■ Directions
Below are records to be copied exactly; their pictures are to be omitted.

■ Material for the task
%%
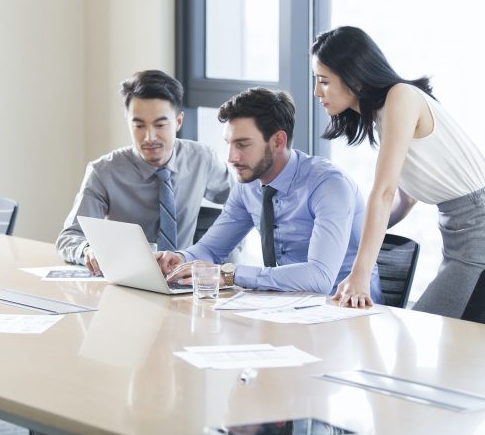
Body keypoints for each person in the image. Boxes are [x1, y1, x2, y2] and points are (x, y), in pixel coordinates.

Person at [310, 26, 485, 317]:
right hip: (462, 233)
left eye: (324, 81)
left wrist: (361, 273)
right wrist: (356, 234)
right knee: (447, 343)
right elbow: (405, 199)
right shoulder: (384, 115)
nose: (316, 92)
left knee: (428, 326)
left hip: (483, 233)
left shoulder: (401, 97)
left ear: (354, 78)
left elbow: (384, 193)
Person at [158, 87, 383, 301]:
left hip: (343, 310)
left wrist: (229, 275)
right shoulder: (248, 185)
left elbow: (320, 278)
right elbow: (210, 249)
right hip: (284, 307)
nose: (231, 157)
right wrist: (180, 259)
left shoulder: (329, 185)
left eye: (242, 145)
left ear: (278, 141)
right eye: (229, 144)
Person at [56, 69, 234, 273]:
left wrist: (227, 247)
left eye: (160, 125)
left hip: (186, 280)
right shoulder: (104, 172)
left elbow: (242, 200)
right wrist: (88, 249)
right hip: (129, 281)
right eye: (139, 125)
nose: (149, 137)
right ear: (127, 121)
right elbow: (69, 237)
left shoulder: (202, 160)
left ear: (178, 121)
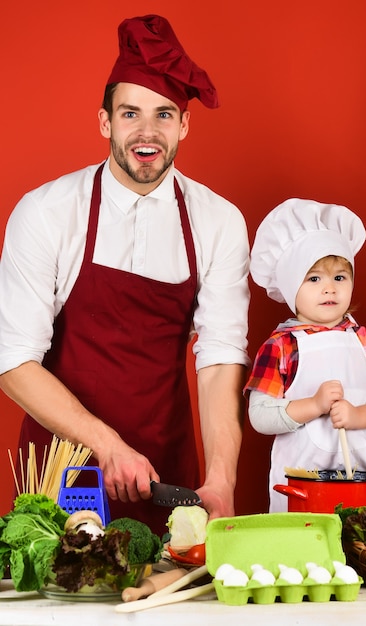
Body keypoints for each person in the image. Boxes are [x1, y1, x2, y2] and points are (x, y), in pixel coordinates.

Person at [0, 15, 250, 533]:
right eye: (130, 112)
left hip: (167, 474)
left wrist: (222, 478)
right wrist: (107, 446)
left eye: (163, 115)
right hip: (61, 475)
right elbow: (12, 361)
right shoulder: (46, 212)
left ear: (184, 125)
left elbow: (220, 357)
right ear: (104, 122)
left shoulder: (218, 221)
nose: (147, 132)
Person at [245, 199, 366, 511]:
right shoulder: (280, 346)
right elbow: (260, 416)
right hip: (303, 488)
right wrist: (314, 405)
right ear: (292, 286)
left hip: (365, 482)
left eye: (340, 277)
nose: (329, 289)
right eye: (314, 278)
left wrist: (360, 416)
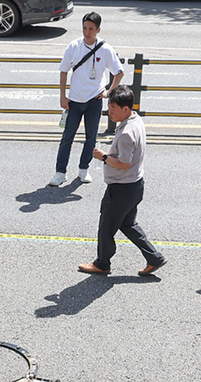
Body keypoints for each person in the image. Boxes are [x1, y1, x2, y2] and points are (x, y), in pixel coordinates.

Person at [76, 87, 166, 277]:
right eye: (109, 107)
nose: (110, 112)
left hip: (122, 187)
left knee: (106, 227)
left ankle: (102, 263)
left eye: (114, 107)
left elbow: (124, 164)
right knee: (127, 224)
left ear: (126, 109)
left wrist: (104, 157)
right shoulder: (135, 119)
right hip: (135, 185)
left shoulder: (126, 133)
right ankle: (154, 258)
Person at [49, 11, 123, 187]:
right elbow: (63, 71)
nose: (87, 32)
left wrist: (108, 92)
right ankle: (60, 172)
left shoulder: (105, 49)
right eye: (84, 28)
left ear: (98, 29)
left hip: (94, 101)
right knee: (67, 137)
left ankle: (84, 169)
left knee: (91, 138)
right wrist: (62, 96)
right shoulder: (74, 46)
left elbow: (119, 72)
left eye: (91, 29)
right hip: (74, 100)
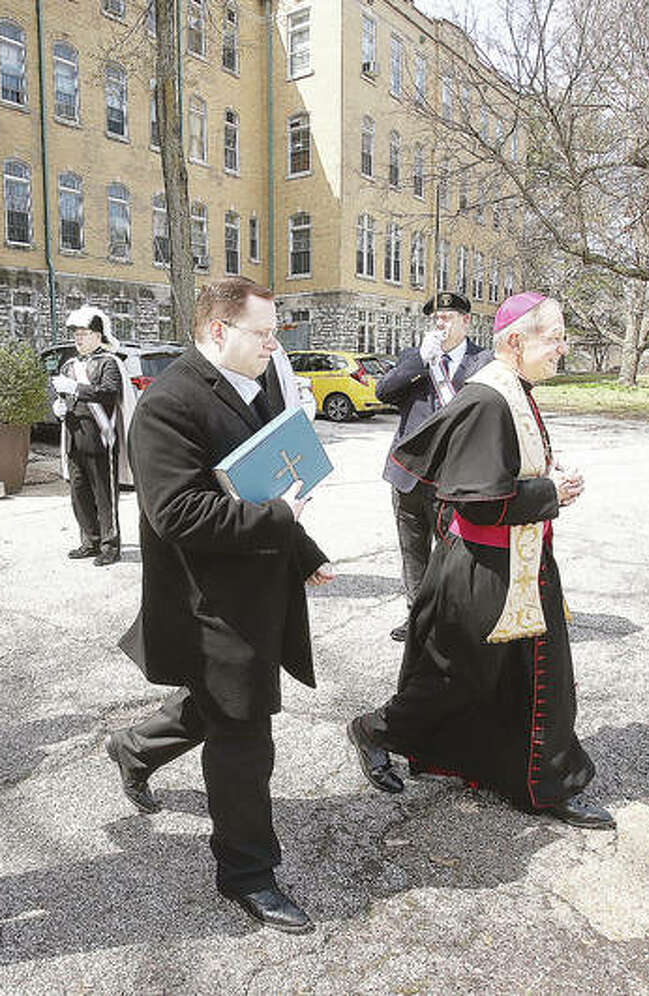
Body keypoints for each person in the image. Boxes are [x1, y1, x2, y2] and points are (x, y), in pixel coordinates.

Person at [106, 276, 336, 934]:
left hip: (254, 590)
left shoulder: (255, 385)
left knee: (218, 705)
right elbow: (177, 514)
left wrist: (304, 550)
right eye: (262, 334)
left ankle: (134, 749)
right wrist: (280, 521)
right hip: (209, 606)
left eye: (275, 334)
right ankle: (247, 873)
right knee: (243, 739)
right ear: (216, 331)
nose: (273, 346)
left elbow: (264, 481)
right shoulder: (167, 405)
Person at [347, 292, 613, 830]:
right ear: (515, 341)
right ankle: (373, 730)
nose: (562, 348)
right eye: (554, 337)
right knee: (456, 680)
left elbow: (501, 471)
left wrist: (547, 473)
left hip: (518, 560)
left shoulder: (514, 387)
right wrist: (551, 493)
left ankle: (540, 781)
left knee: (529, 677)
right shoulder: (489, 398)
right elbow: (477, 501)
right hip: (485, 569)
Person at [376, 291, 490, 642]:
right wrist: (419, 362)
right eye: (436, 318)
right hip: (408, 476)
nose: (441, 324)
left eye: (448, 317)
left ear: (466, 321)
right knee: (413, 553)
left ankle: (450, 619)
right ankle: (418, 618)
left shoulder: (484, 361)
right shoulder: (414, 357)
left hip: (454, 476)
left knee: (455, 553)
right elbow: (383, 392)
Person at [51, 306, 136, 566]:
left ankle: (110, 546)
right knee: (79, 493)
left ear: (98, 336)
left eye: (84, 333)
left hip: (101, 438)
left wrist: (76, 388)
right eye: (76, 334)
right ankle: (90, 541)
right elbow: (64, 396)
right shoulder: (69, 365)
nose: (78, 338)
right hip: (74, 437)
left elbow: (109, 393)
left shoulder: (109, 362)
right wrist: (59, 408)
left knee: (104, 495)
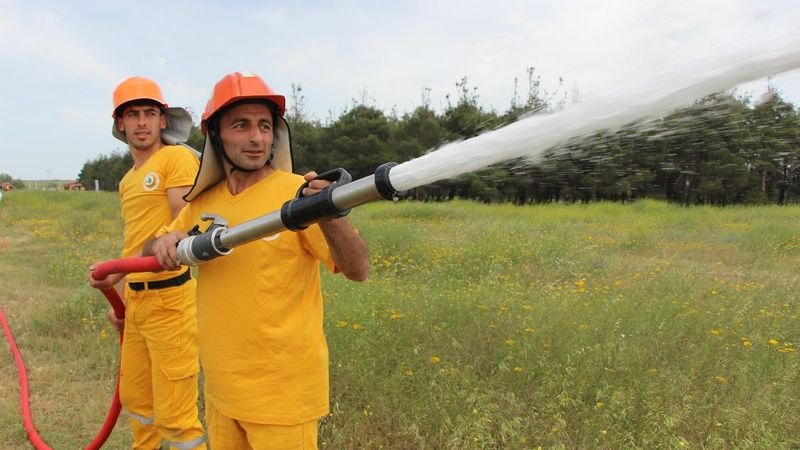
%%
■ Task output
Body keypoints for each person in the image. Boxes are [x1, y1, x2, y2] and points are (x, y), in pixel coordinates.

Person at [310, 26, 485, 317]:
right hip: (462, 233)
left eye: (324, 81)
left wrist: (361, 273)
right wrist: (356, 234)
right knee: (447, 343)
right elbow: (405, 199)
right shoulder: (384, 115)
nose: (316, 92)
left knee: (428, 326)
left hip: (483, 233)
left shoulder: (401, 97)
left ear: (354, 78)
left elbow: (384, 193)
Person at [158, 87, 383, 301]:
left hip: (343, 310)
left wrist: (229, 275)
right shoulder: (248, 185)
left elbow: (320, 278)
right elbow: (210, 249)
right hip: (284, 307)
nose: (231, 157)
right wrist: (180, 259)
left shoulder: (329, 185)
left eye: (242, 145)
left ear: (278, 141)
right eye: (229, 144)
Person at [56, 69, 234, 273]:
left wrist: (227, 247)
left eye: (160, 125)
left hip: (186, 280)
right shoulder: (104, 172)
left elbow: (242, 200)
right wrist: (88, 249)
right hip: (129, 281)
right eye: (139, 125)
nose: (149, 137)
right ear: (127, 121)
right elbow: (69, 237)
left shoulder: (202, 160)
left ear: (178, 121)
Body keypoints for each person in the image. Boxes are [x1, y1, x2, y2] and points are (x, y), in pixel coordinates.

Person at [0, 15, 250, 533]:
right eye: (130, 112)
left hip: (167, 474)
left wrist: (222, 478)
right wrist: (107, 446)
left eye: (163, 115)
right hip: (61, 475)
right elbow: (12, 361)
right shoulder: (46, 212)
left ear: (184, 125)
left elbow: (220, 357)
right ear: (104, 122)
left shoulder: (218, 221)
nose: (147, 132)
Person at [245, 199, 366, 511]:
right shoulder: (280, 346)
right elbow: (260, 416)
right hip: (303, 488)
right wrist: (314, 405)
right ear: (292, 286)
left hip: (365, 482)
left eye: (340, 277)
nose: (329, 289)
right eye: (314, 278)
left wrist: (360, 416)
Body keypoints for each person in the image. Boxes are [x1, y1, x2, y2] and points are (x, y), in pixel coordinates.

Person at [76, 87, 166, 277]:
right eye: (109, 107)
nose: (110, 112)
left hip: (122, 187)
left knee: (106, 227)
left ankle: (102, 263)
left eye: (114, 107)
left elbow: (124, 164)
right knee: (127, 224)
left ear: (126, 109)
left wrist: (104, 157)
right shoulder: (135, 119)
right hip: (135, 185)
left shoulder: (126, 133)
right ankle: (154, 258)
Person at [49, 11, 123, 187]:
right elbow: (63, 71)
nose: (87, 32)
left wrist: (108, 92)
right ankle: (60, 172)
left shoulder: (105, 49)
right eye: (84, 28)
left ear: (98, 29)
left hip: (94, 101)
right knee: (67, 137)
left ankle: (84, 169)
left knee: (91, 138)
right wrist: (62, 96)
right shoulder: (74, 46)
left elbow: (119, 72)
left eye: (91, 29)
right hip: (74, 100)
Body keypoints for each person in the image. Boxes are [x1, y1, x2, y2] and points are (x, y), in pixel coordinates.

Person at [106, 276, 336, 934]:
left hip: (254, 590)
left shoulder: (255, 385)
left knee: (218, 705)
right elbow: (177, 514)
left wrist: (304, 550)
right eye: (262, 334)
left ankle: (134, 749)
right wrist: (280, 521)
right hip: (209, 606)
left eye: (275, 334)
right ankle: (247, 873)
right knee: (243, 739)
right ear: (216, 331)
nose: (273, 346)
left elbow: (264, 481)
right shoulder: (167, 405)
Person at [347, 292, 613, 830]:
right ear: (515, 341)
right ankle: (373, 730)
nose: (562, 348)
right eye: (554, 337)
right knee: (456, 680)
left elbow: (501, 471)
left wrist: (547, 473)
left hip: (518, 560)
left shoulder: (514, 387)
right wrist: (551, 493)
left ankle: (540, 781)
left knee: (529, 677)
right shoulder: (489, 398)
right elbow: (477, 501)
right hip: (485, 569)
Person at [376, 291, 490, 642]:
right wrist: (419, 362)
right eye: (436, 318)
right hip: (408, 476)
nose: (441, 324)
left eye: (448, 317)
left ear: (466, 321)
right knee: (413, 553)
left ankle: (450, 619)
right ankle: (418, 618)
left shoulder: (484, 361)
right shoulder: (414, 357)
left hip: (454, 476)
left knee: (455, 553)
right elbow: (383, 392)
Person at [51, 306, 136, 566]:
left ankle: (110, 546)
right knee: (79, 493)
left ear: (98, 336)
left eye: (84, 333)
left hip: (101, 438)
left wrist: (76, 388)
right eye: (76, 334)
right ankle: (90, 541)
right elbow: (64, 396)
right shoulder: (69, 365)
nose: (78, 338)
right hip: (74, 437)
left elbow: (109, 393)
left shoulder: (109, 362)
right wrist: (59, 408)
left knee: (104, 495)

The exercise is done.